• [What needs to be done] Under this line sits a listing. Repeat exactly and only its lines from the one holding "smartphone: present [114,344,183,364]" through the one holding "teapot: none [231,305,301,355]"; skip pictures.
+++ Records provided +++
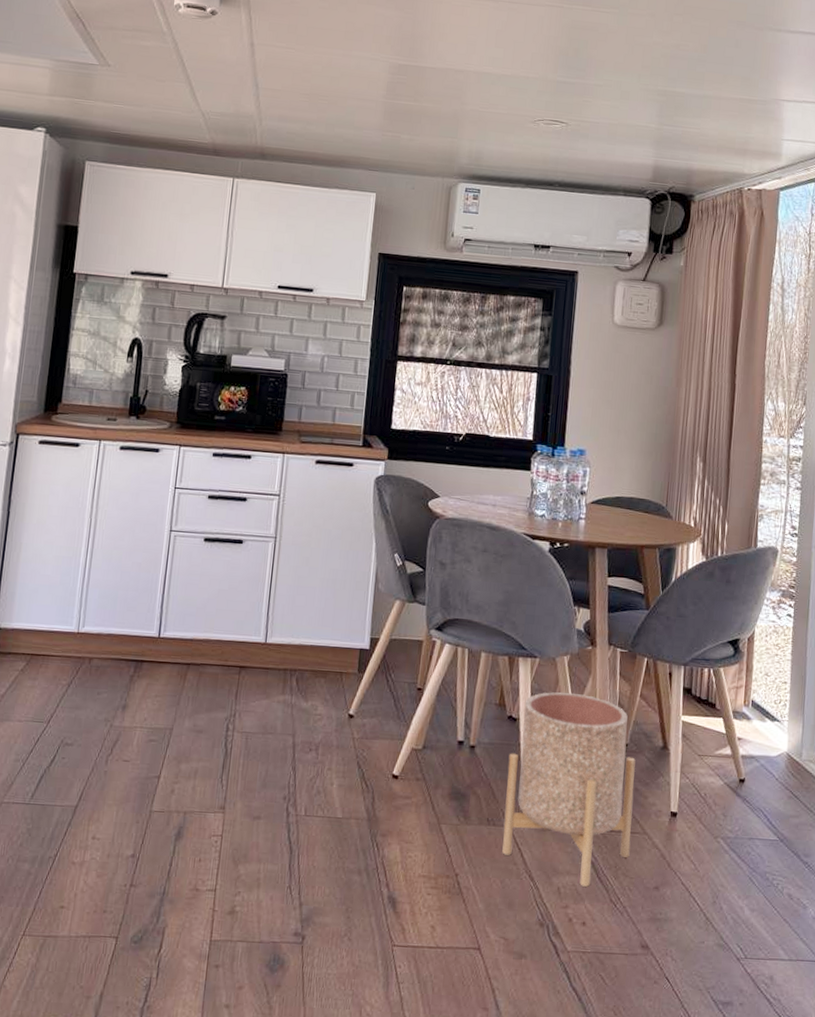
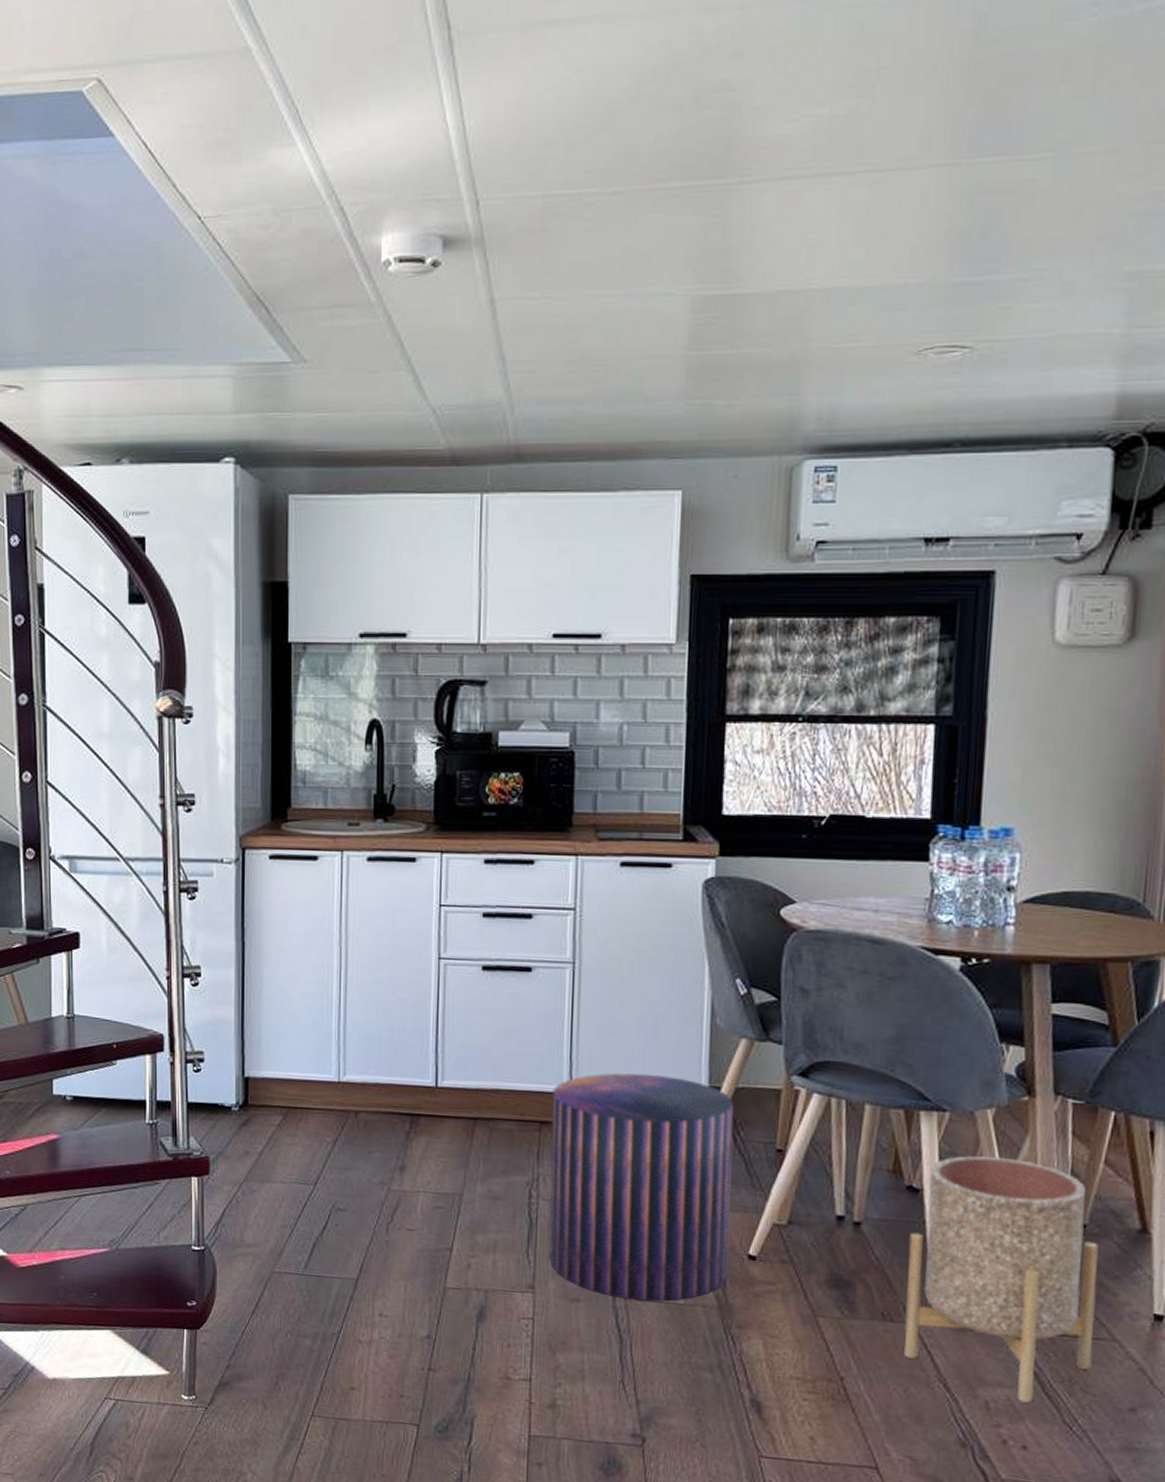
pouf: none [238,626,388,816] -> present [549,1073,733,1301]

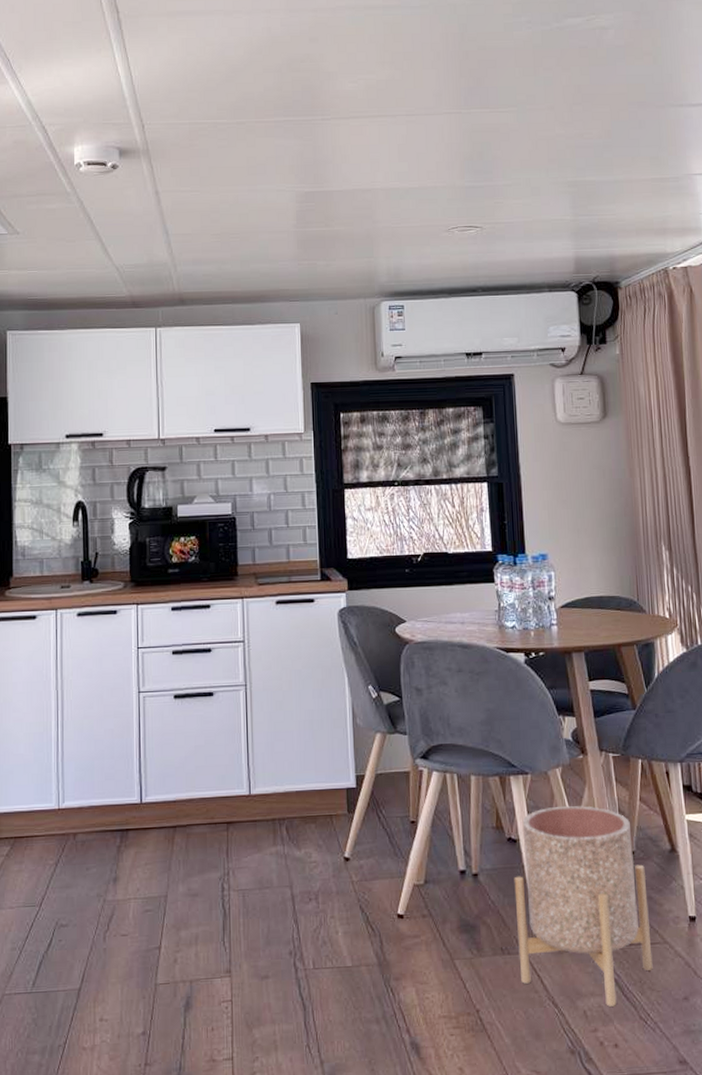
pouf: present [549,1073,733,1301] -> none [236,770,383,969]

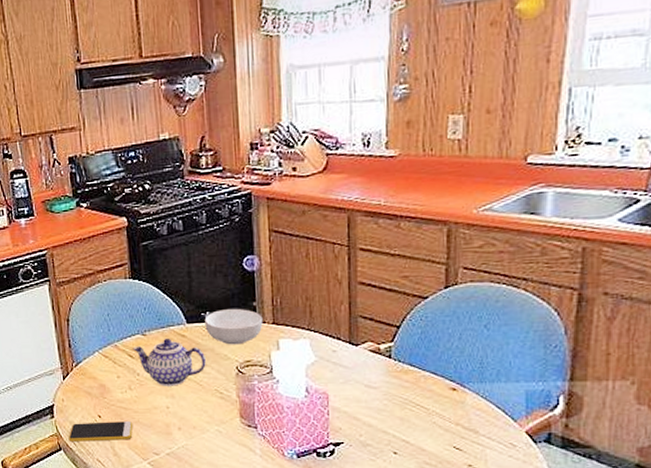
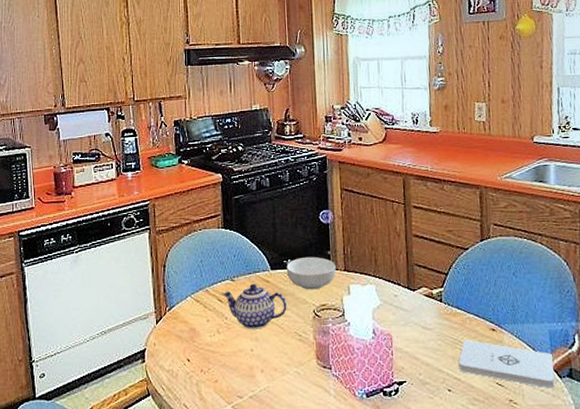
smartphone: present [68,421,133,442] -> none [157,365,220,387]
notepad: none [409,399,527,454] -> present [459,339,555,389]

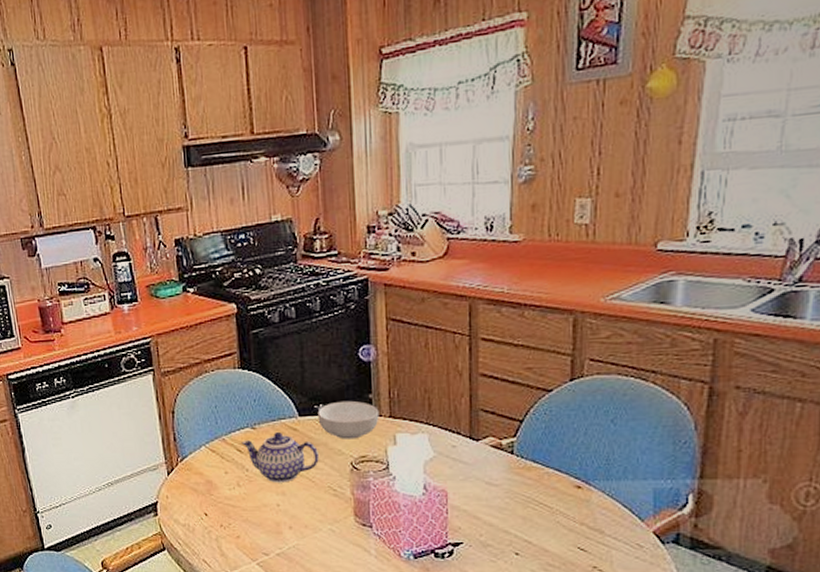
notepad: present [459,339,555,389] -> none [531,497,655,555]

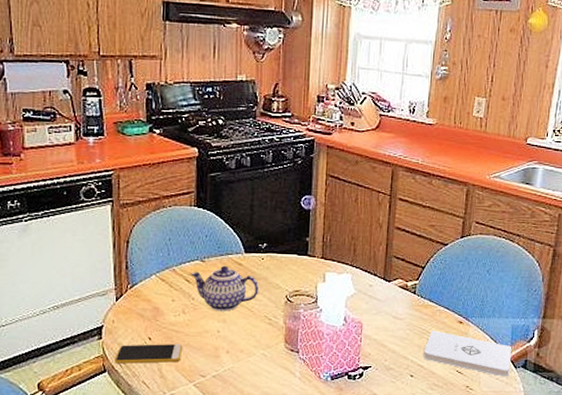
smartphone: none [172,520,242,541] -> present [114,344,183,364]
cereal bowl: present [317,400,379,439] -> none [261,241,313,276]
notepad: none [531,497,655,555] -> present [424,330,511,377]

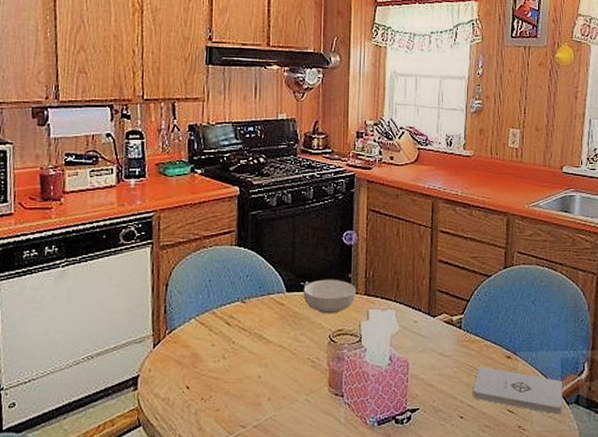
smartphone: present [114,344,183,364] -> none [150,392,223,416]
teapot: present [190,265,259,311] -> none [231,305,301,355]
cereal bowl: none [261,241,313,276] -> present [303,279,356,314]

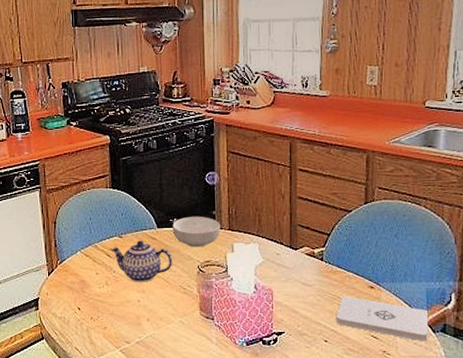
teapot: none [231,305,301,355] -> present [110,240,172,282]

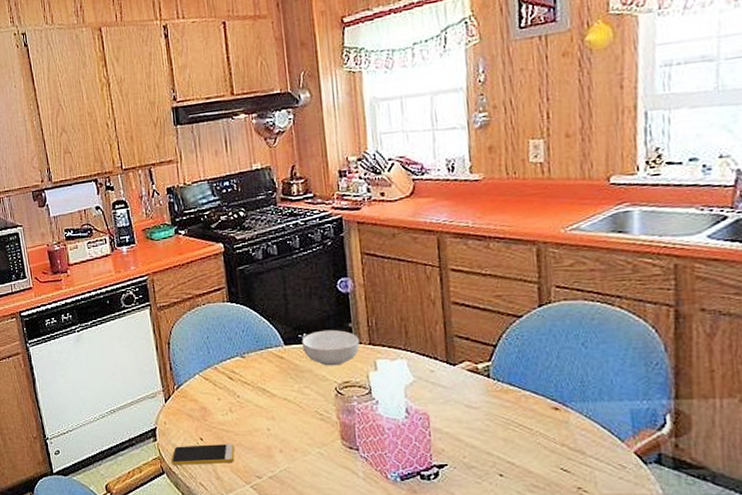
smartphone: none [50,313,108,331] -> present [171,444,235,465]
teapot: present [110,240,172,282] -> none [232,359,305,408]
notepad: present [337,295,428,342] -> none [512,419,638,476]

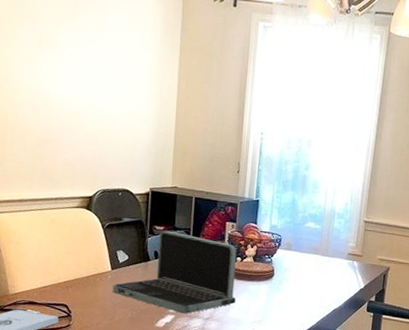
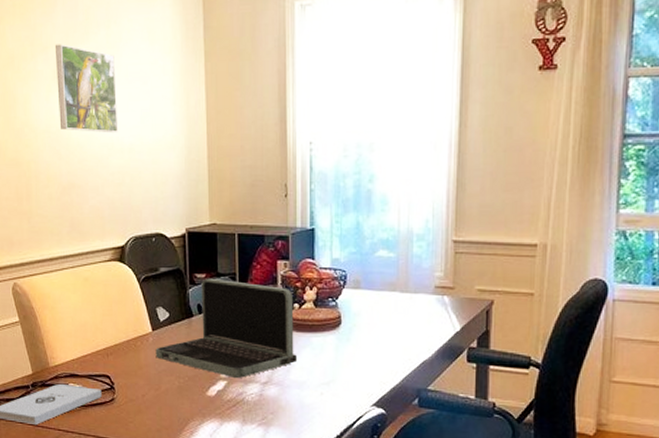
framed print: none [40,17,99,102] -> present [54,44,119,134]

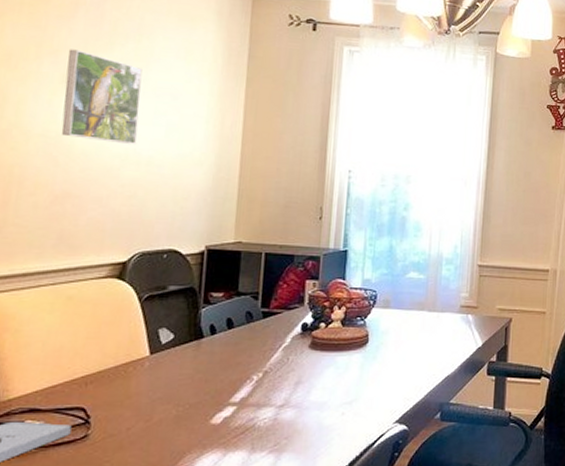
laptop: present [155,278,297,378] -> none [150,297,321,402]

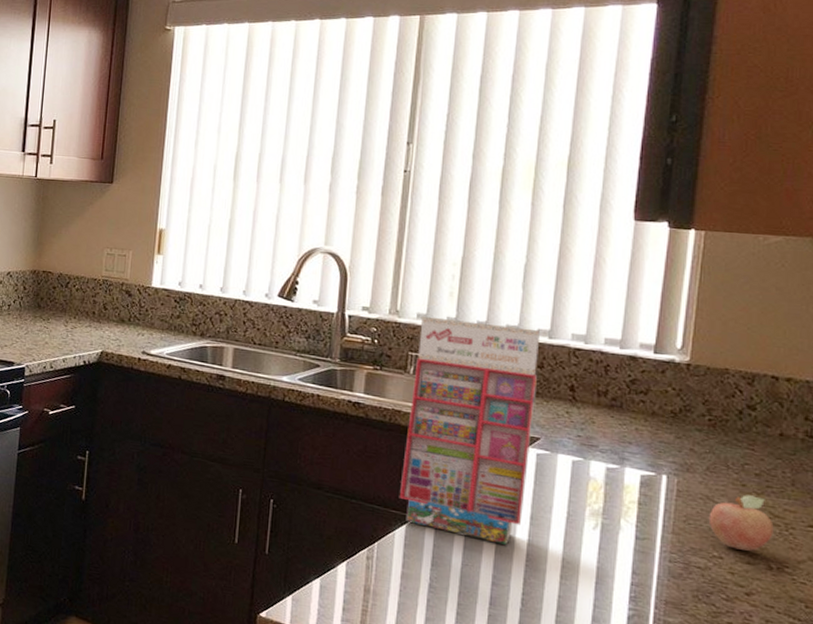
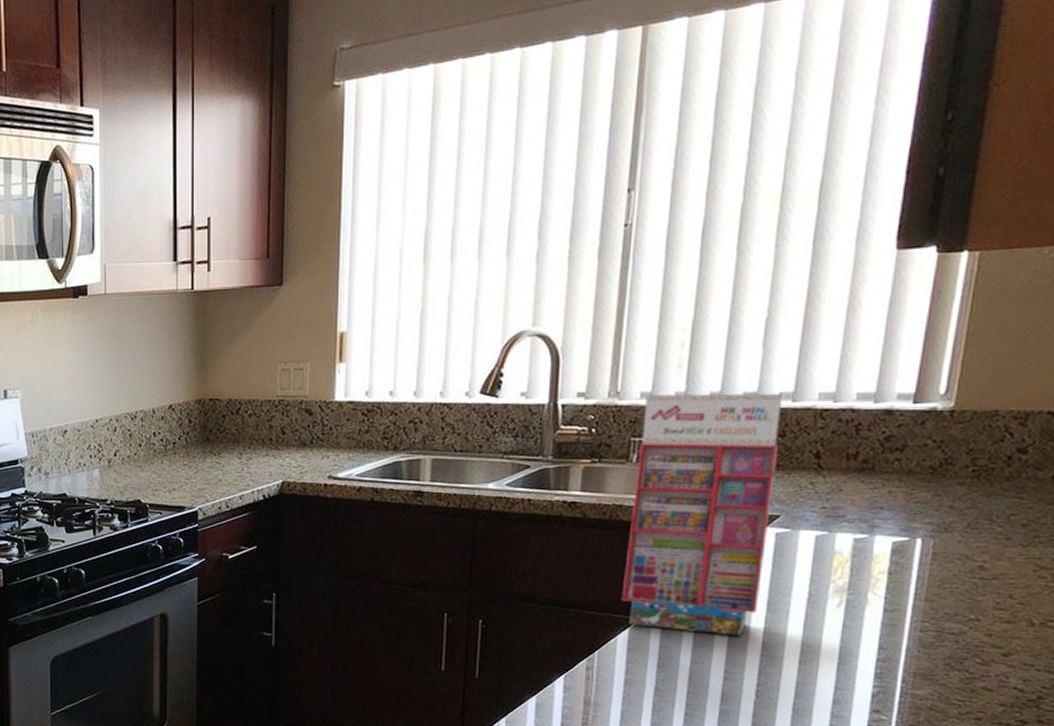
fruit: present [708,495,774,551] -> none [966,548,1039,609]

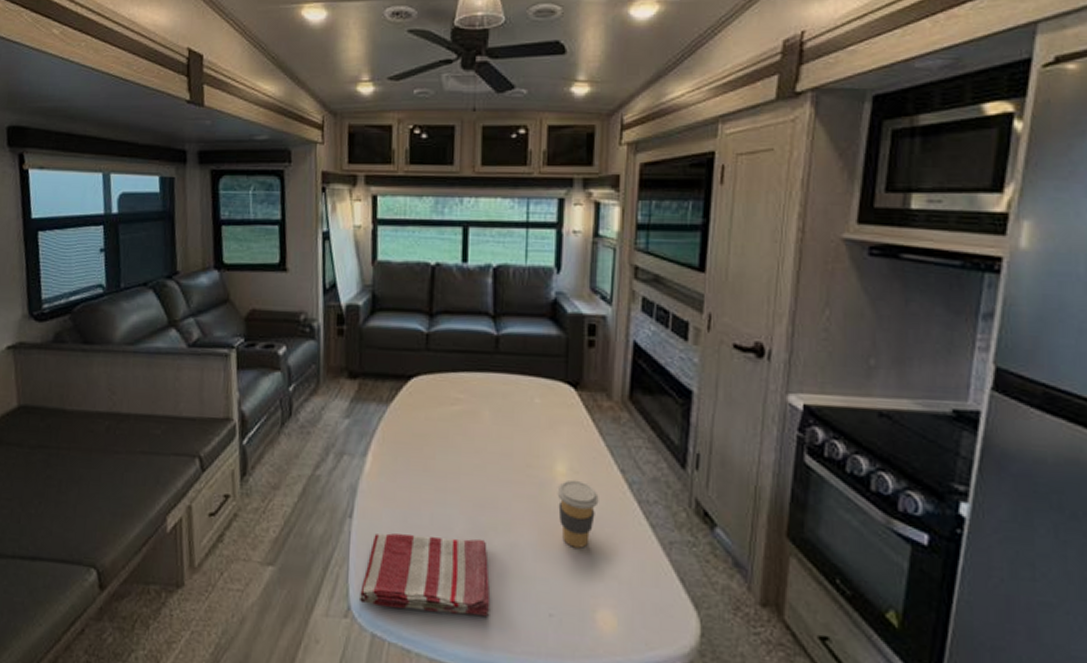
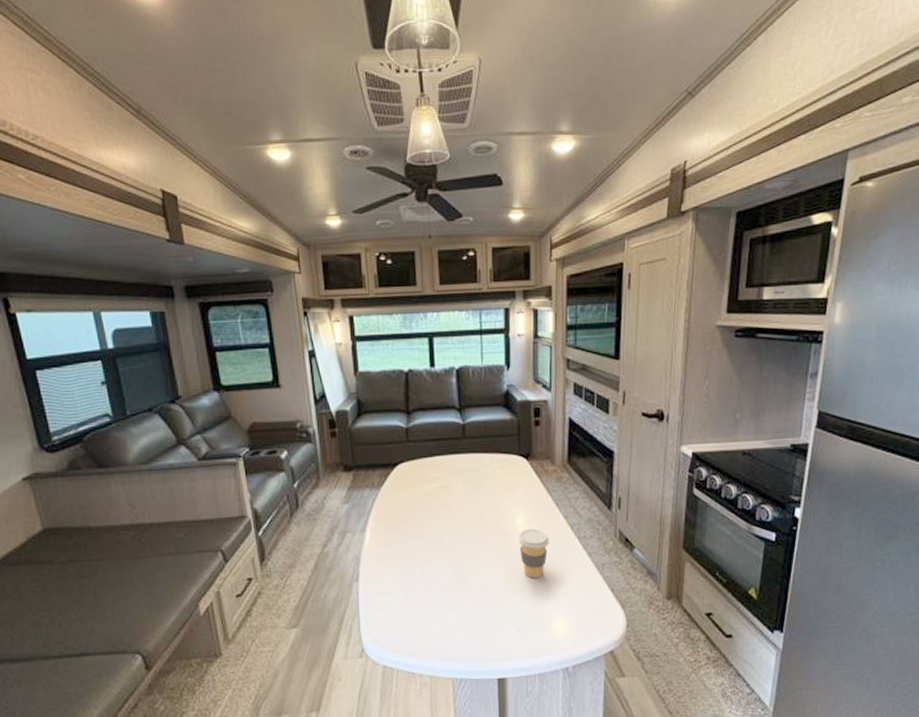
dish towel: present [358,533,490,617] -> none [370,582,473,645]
+++
• [Written response]
smartphone: present [114,344,183,364] -> none [150,392,223,416]
teapot: present [190,265,259,311] -> none [231,305,301,355]
cereal bowl: none [261,241,313,276] -> present [303,279,356,314]

teapot: none [231,305,301,355] -> present [110,240,172,282]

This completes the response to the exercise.